THE INPUT: Begin

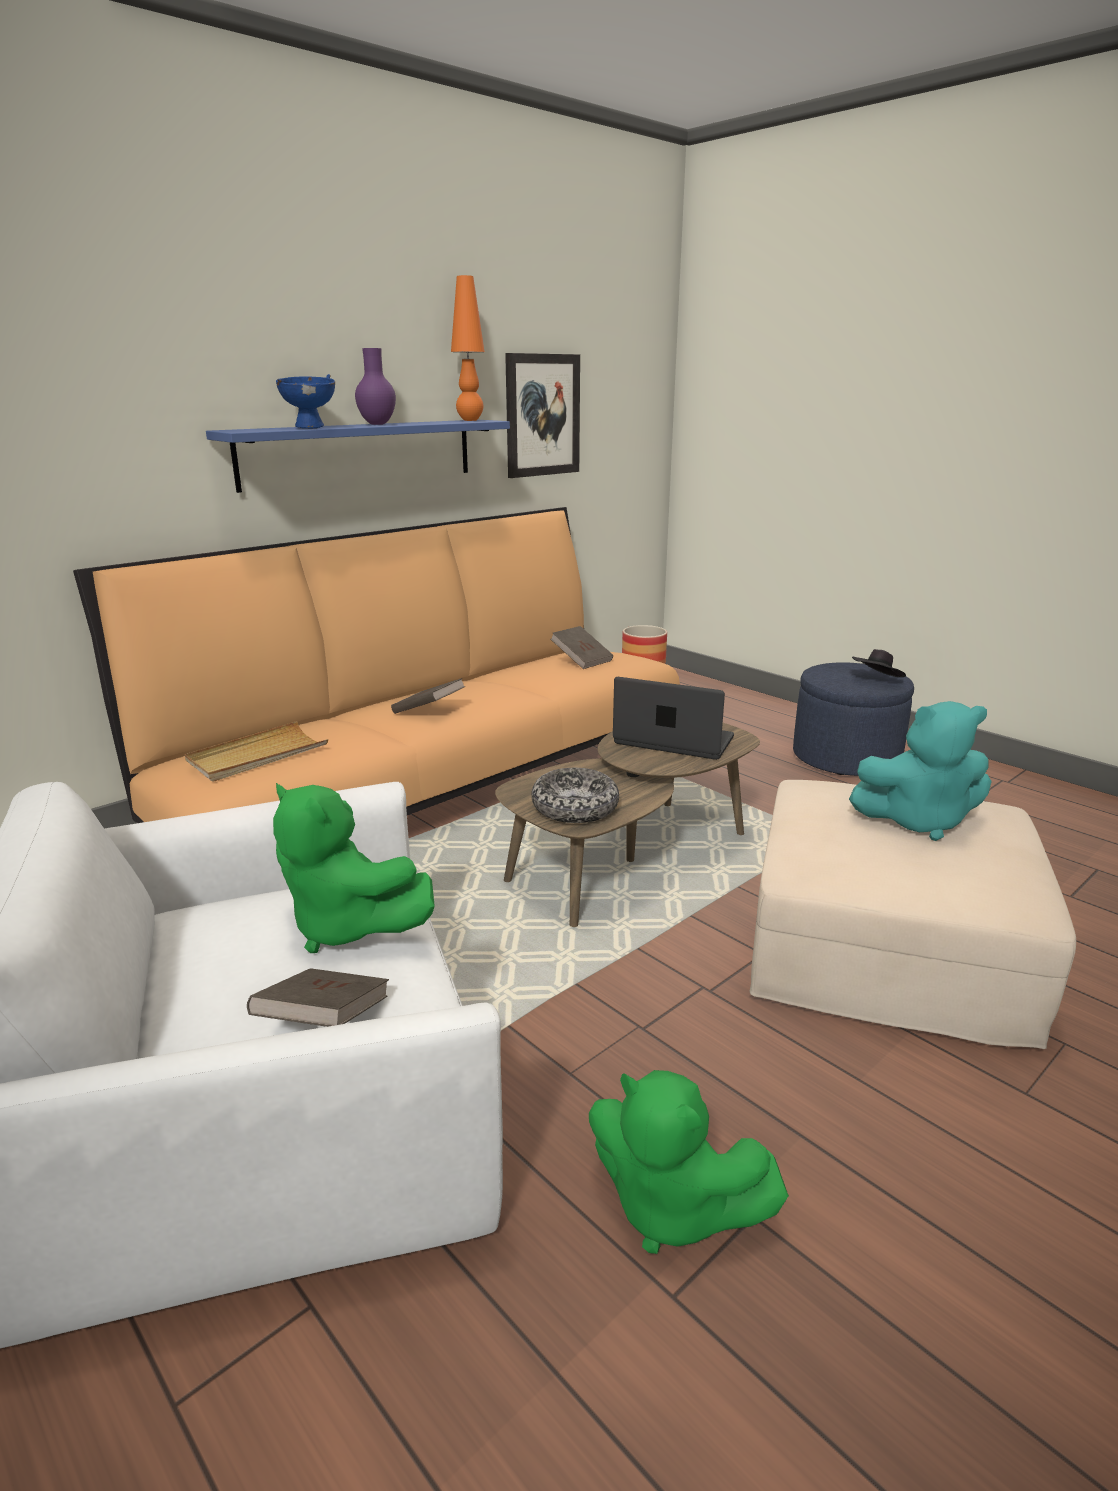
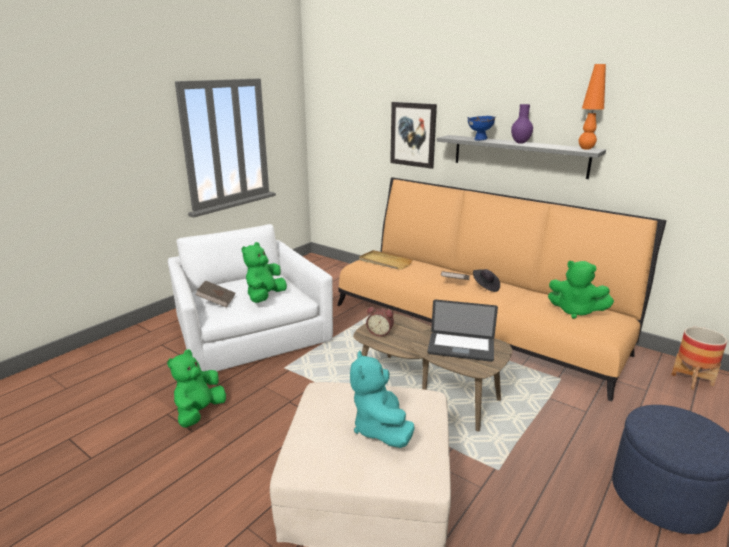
camera: 80 degrees right, 0 degrees up
blue shelf [206,420,510,493] -> grey shelf [436,135,606,179]
picture [505,353,580,478] -> picture moved to [390,102,437,169]
bowl [531,768,619,823] -> alarm clock [366,307,394,336]
brown book [551,626,613,669] -> green plush toy [548,261,614,319]
laptop [613,677,734,760] -> laptop turned 90 degrees clockwise [427,300,498,362]
black hat [852,649,906,677] -> black hat moved to [473,269,500,292]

THE INPUT: End

● **EXERCISE**
Using the data above, tally each line that has the string "moved" and report only the sum.

● **ANSWER**
2